• [Task requirements]: Below is some data. Retype exactly the lines starting at the one with "seçmek, olası teknik" and ending at the one with "daim korunmaktadır. Doğru".

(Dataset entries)
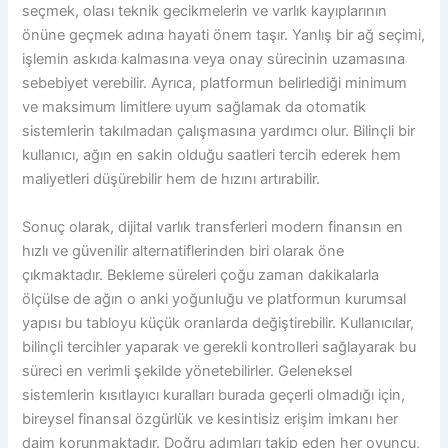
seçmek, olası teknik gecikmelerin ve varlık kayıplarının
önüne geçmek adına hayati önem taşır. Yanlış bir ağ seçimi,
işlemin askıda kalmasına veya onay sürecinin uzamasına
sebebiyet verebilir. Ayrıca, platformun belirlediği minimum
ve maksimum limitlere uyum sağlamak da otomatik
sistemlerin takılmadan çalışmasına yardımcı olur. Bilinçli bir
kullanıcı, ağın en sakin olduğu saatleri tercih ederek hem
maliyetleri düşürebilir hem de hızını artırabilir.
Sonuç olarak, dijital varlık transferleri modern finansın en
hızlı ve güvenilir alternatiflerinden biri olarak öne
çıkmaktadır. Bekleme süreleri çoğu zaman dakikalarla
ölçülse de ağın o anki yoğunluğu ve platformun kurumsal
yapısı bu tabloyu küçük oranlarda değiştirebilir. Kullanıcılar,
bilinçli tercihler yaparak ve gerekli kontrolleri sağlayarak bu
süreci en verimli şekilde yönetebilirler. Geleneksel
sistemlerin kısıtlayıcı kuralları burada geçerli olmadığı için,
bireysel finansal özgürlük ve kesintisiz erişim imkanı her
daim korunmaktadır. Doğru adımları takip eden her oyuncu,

==

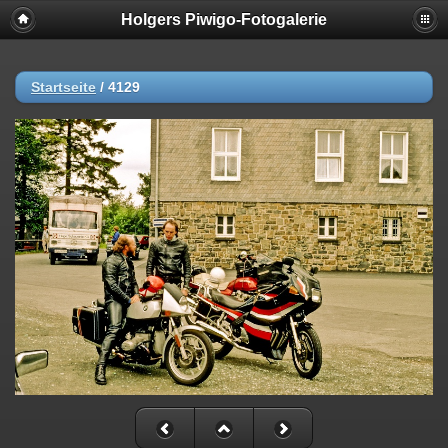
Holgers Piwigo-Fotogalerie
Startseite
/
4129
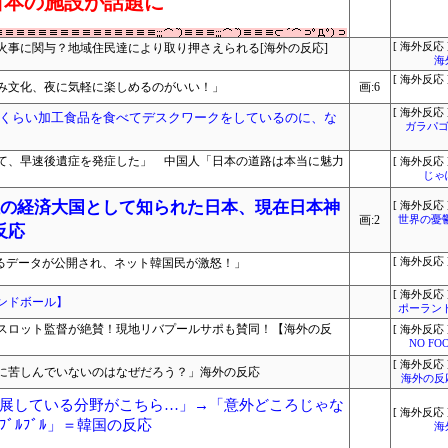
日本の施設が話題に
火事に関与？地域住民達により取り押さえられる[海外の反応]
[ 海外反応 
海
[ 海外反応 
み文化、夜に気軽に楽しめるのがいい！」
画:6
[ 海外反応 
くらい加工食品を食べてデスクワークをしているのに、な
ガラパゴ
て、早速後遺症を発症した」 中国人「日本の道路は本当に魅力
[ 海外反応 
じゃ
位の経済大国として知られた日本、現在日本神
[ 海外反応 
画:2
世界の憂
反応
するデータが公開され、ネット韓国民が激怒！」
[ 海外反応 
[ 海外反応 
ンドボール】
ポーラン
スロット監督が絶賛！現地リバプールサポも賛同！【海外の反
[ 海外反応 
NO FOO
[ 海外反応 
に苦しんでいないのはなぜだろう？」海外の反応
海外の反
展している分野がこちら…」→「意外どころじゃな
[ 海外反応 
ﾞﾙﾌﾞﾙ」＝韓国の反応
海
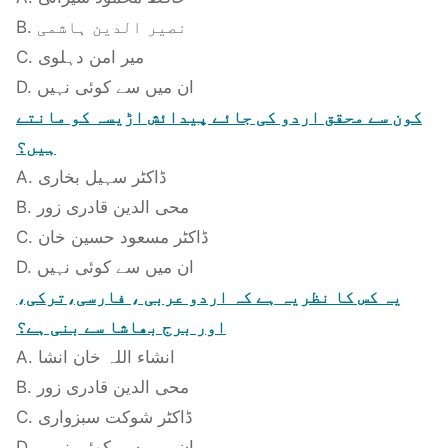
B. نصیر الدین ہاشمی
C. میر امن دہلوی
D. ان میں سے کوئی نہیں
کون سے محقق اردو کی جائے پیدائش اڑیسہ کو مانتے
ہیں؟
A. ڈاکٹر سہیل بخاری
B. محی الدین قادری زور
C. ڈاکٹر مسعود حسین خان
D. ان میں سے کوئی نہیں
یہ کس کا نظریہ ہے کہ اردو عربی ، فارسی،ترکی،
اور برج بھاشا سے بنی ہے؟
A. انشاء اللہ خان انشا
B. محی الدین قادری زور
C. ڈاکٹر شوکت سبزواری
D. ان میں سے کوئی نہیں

• [Output for this exercise]:
seçmek, olası teknik gecikmelerin ve varlık kayıplarının
önüne geçmek adına hayati önem taşır. Yanlış bir ağ seçimi,
işlemin askıda kalmasına veya onay sürecinin uzamasına
sebebiyet verebilir. Ayrıca, platformun belirlediği minimum
ve maksimum limitlere uyum sağlamak da otomatik
sistemlerin takılmadan çalışmasına yardımcı olur. Bilinçli bir
kullanıcı, ağın en sakin olduğu saatleri tercih ederek hem
maliyetleri düşürebilir hem de hızını artırabilir.
Sonuç olarak, dijital varlık transferleri modern finansın en
hızlı ve güvenilir alternatiflerinden biri olarak öne
çıkmaktadır. Bekleme süreleri çoğu zaman dakikalarla
ölçülse de ağın o anki yoğunluğu ve platformun kurumsal
yapısı bu tabloyu küçük oranlarda değiştirebilir. Kullanıcılar,
bilinçli tercihler yaparak ve gerekli kontrolleri sağlayarak bu
süreci en verimli şekilde yönetebilirler. Geleneksel
sistemlerin kısıtlayıcı kuralları burada geçerli olmadığı için,
bireysel finansal özgürlük ve kesintisiz erişim imkanı her
daim korunmaktadır. Doğru adımları takip eden her oyuncu,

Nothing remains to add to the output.